La Commission estime aussi qu'il faut clarifier les droits des employés dans les cas de transferts d'activités entre entreprises. Dans ce cas-ci, la Commission est d'avis qu'on peut aussi étendre aux ports les dispositions de la directive 2001/23/CE relative au maintien des droits de travailleurs en cas de transfert d'entreprises, d'établissements ou de parties d'entreprises ou d'établissements. Deux conditions devraient pourtant être remplies: l'employeur devrait être changé et l'entreprise en question devrait maintenir le caractère de son activité. Les services de la Commission vont élaborer des lignes directrices sur l'application de ces mesures sur les très petits ports.
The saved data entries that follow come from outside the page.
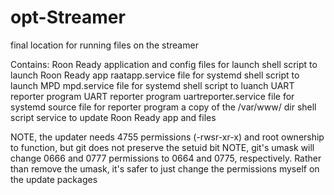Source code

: # opt-Streamer
final location for running files on the streamer

Contains:
  Roon Ready application and config files for launch
  shell script to launch Roon Ready app
  raatapp.service file for systemd
  shell script to launch MPD
  mpd.service file for systemd
  shell script to luanch UART reporter program
  UART reporter program
  uartreporter.service file for systemd
  source file for reporter program
  a copy of the /var/www/ dir
  shell script service to update Roon Ready app and files
  
NOTE, the updater needs 4755 permissions (-rwsr-xr-x) and root ownership to function, but git does not preserve the setuid bit
NOTE, git's umask will change 0666 and 0777 permissions to 0664 and 0775, respectively.  Rather than remove the umask, it's safer to just change the permissions myself on the update packages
Sans le dire clairement, la Commission réitère son choix en faveur d'une libéralisation maximale de l'accès aux services portuaires. Les services technico-nautiques (pilotage, remorquage et amarrage) étant liés à la sécurité doivent être fournis soit par les administrateurs publics, soit dans l'intérêt général, mais la Commission veut éviter que, en tant que telles, les entreprises chargées de ces tâches et qui en gardent souvent le monopole, n'empiètent sur la liberté de prestation des services garantie par le Traité. La Commission estime de ce fait que l'existence des monopoles pour ces services ne peut être justifiée que si elle est proportionnée et nécessaire pour prestation des services en question. La sélection de l'opérateur devrait dans ce cas-ci remplir le critère de transparence et d'impartialité. Les droits exclusifs pour l'exécution de ces services ne devraient pas être attribués pour des périodes excessives, c'est-à-dire dépassant le temps nécessaire pour le rendement du capital. En particulier, en ce qui concerne le pilotage, la Commission considère que les usagers fréquents des ports, qui remplissent les mesures de sécurité, peuvent être exemptés du pilotage obligatoire. Cette liberté devrait être accompagnée par l'innovation technologique, notamment en ce qui concerne le pilotage à distance développé dans le cadre de e-maritime. La Commission opte aussi pour la libéralisation des activités d'amarrage, pour autant qu'elles ne nuisent pas aux services d'intérêt général. De même, la communication stipule que l'accès aux services de manutention devrait être libre et ne pas être entravé par les accords de pools (entités chargées du recrutement et de la formation des travailleurs portuaires). Elle admet toutefois le rôle que les pools jouent dans la formation et le recrutement des travailleurs.
Protection de l'environnement. La Commission va publier, avant la fin de 2008, des lignes directrices sur l'application de la législation communautaire sur le développement des ports. Sans annoncer la date de la révision de la directive de 2000 sur les déchets, la Commission veillera à sa mise en œuvre, après quoi elle présentera les propositions appropriées. La Commission s'attaquera aussi à la réduction de la pollution de l'air et des émissions de gaz à effet de serre par les navires et contribuera à l'établissement des mesures visant la réduction des émissions dans les ports conformément à la législation de l'Organisation maritime internationale (OMI). (A.By.)